As always appreciate your level-headedness Chuck.
Some thoughts:
- Speaking as a tennis fan, it's absolutely clear to me that there's friction in trying to get salaries between the sexes in alignment even when demand really is on equal footing. (This isn't always true in tennis, but sometimes it is.)
- I do think it's clear that many attached to women's sports and women's rights don't actually know anything about sports economics. I always say "First and foremost, understand that anybody gets paid anything to play a kid's game professionally is a minor miracle." Because of this I always look to divide sports into 2 categories: 1) Money-making, and 2) Non-money-making. And while I'm all for giving women's sports as much support as men's when comparing non-money-making sports, if the men's and women's versions of the same sport have vastly different popularity levels, they don't belong in the same category.
- I'll also say as a teacher I really hate what's happened with colleges and sports. Go find some obscure sport that no one actually wants to watch, and go find the parents of the student athletes. By and large they will be college graduates who gamed the system to allow their child to get into a better school than some other more worthy student. I think it would be wise for colleges to kill off any sort of incentive structure along these lines.
- What about helping poor kids go to college? This isn't a thing that should be dependent on your ability to play a sport. If kids are at an academic disadvantage, help them academically.
- Caveat: I do recognize that some of our Olympic sports are dependent on the college scholarship system to develop new contenders and I hate doing something to jeopardize that. I consider the Olympics to be the literal gold standard for human athletic events, and I don't want to kill of fringe sports from an Olympic perspective, but education comes first.
- Now, I do think the WNBA looking for a similar percentage of revenue to the NBA players makes a lot of sense as a first pass analysis, it gets tricky though.

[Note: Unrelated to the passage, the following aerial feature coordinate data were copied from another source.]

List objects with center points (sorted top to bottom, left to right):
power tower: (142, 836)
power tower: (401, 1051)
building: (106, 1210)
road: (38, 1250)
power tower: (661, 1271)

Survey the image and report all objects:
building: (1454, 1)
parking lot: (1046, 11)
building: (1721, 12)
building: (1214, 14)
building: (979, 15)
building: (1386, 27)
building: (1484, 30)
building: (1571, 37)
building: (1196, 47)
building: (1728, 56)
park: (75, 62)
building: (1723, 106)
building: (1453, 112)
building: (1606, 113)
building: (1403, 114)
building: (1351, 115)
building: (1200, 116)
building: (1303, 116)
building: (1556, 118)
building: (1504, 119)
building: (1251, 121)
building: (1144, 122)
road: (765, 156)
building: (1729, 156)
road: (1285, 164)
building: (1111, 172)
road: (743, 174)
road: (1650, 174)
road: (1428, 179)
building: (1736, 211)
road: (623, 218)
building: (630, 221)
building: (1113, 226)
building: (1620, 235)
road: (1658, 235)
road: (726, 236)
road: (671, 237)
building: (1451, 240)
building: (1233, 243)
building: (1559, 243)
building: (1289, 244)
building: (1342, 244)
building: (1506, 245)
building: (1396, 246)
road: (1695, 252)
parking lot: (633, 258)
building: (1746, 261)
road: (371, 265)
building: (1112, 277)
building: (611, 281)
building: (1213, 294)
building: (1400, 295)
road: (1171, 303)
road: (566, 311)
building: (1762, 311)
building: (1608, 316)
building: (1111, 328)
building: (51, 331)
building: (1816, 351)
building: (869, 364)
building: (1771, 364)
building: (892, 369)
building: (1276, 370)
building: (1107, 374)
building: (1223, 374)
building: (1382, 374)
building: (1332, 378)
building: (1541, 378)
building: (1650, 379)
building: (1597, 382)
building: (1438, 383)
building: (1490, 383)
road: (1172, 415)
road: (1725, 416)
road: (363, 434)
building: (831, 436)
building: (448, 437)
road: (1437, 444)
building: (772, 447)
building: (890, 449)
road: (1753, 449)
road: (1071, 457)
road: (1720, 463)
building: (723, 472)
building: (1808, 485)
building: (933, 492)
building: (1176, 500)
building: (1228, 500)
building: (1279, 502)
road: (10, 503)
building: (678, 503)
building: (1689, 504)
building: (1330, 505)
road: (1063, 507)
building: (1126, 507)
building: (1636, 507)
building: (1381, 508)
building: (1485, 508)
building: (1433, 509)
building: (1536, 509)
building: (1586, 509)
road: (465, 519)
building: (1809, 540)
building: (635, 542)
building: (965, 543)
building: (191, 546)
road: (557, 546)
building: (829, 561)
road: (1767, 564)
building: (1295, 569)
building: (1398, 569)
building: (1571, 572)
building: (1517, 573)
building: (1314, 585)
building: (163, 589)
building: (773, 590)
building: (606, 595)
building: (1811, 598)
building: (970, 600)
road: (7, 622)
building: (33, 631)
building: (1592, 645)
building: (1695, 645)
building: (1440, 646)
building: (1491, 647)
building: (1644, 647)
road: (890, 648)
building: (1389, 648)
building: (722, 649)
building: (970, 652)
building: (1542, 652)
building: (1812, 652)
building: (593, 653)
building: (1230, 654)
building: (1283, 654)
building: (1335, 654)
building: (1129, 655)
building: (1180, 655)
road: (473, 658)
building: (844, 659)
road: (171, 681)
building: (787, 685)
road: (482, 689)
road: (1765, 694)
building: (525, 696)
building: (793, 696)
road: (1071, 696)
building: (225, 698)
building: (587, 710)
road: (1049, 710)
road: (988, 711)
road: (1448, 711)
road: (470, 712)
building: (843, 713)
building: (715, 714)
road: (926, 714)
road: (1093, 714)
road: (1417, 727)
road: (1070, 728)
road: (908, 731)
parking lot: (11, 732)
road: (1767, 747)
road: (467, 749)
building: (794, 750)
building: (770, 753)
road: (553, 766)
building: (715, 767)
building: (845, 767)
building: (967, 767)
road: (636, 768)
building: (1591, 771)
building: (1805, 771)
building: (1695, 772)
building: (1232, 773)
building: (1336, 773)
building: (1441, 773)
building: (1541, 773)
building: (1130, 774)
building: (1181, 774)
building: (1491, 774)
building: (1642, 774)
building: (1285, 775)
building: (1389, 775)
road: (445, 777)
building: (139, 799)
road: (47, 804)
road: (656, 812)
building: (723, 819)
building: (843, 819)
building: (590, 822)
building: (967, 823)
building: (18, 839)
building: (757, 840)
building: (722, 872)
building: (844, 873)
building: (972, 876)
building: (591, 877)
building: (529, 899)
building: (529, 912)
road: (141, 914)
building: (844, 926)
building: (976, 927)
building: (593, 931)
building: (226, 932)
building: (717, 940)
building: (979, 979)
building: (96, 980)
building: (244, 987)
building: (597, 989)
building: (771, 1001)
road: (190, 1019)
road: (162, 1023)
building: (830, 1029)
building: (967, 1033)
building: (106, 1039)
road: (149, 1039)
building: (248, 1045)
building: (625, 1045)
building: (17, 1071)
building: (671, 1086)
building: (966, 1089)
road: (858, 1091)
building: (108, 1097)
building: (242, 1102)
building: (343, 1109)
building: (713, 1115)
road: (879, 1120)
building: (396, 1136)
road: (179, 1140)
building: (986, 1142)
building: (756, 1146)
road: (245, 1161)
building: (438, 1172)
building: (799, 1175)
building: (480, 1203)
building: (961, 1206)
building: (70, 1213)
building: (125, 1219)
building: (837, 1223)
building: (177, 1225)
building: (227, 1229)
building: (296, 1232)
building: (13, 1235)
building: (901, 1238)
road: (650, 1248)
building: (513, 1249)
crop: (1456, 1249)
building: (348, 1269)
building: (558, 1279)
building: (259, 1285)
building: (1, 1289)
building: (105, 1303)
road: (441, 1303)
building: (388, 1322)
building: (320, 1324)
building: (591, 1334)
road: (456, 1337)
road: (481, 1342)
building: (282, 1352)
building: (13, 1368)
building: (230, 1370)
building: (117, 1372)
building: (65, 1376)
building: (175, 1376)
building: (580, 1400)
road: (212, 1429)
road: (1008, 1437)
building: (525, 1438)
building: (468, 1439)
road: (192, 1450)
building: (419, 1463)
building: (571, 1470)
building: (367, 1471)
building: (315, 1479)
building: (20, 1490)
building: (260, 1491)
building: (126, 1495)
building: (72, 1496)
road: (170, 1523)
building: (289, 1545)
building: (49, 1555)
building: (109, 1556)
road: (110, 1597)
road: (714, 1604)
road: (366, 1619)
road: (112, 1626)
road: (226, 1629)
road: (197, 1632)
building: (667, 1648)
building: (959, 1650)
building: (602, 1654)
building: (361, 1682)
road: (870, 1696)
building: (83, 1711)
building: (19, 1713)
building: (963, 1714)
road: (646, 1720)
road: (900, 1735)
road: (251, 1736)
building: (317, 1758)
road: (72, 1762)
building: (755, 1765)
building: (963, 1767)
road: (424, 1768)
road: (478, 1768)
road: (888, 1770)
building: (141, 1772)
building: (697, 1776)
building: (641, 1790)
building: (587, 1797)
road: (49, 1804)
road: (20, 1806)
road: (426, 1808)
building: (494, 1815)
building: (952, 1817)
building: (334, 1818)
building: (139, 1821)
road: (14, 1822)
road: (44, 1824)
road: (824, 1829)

- The reality is that the NBA is paying for all sorts of infrastructure costs that simply have to be paid, and that would not be possible to be paid based on WNBA revenue. Without the NBA, the WNBA doesn't exist. Some other women's league exists in its place certainly, but there's a reason why women's basketball is more popular now than ever before and it's because of the NBA's backing of the WNBA. This makes it literally a non-starter to say something like "Franchises pay the costs and the WNBA players get the rest" because if you include all the infrastructure the WNBA uses and compare it to the WNBA's revenue, the league would always be losing money.
- You can of course argue that since the NBA revenue is what's driving the vast majority of these infrastructure needs, the WNBA should only have to pay for the stuff that is WNBA specific. That feels fair, but it's totally out of alignment with industry in general. The company that owns the means of production is expected in general to squeeze their employs as much as they can in the US, and so what Rapinoe is essentially asking for the NBA to act as something other than an capitalist entity, which hardly a realistic demand from labor toward management.
- The comparison with Russian women's leagues doesn't make sense because as far as I understand, there's no thought that the Russian leagues will actually make money. The women who go over there are basically just being the pets of the oligarchs who have more money than God and are looking to spend it on on their own opulence rather than building a society that's worth a damn. Suffice to say, I don't think the WNBA should EVER try to outspending these guys because this money is a rounding error to the oligarchs and they aren't operating based on the idea that there's a concrete sense of worth for basketball play.
- As I say all of that, I do think the NBA needs to ask themselves: How much money would it cost us to tie WNBA salary percentages to NBA salary percentages? If the answer is "negligible", I might recommend that they do it as it allows them to settle the issue. If you try to force any other standard other than the NBA percentage, it'll just keep raising questions and potential for conflict indefinitely.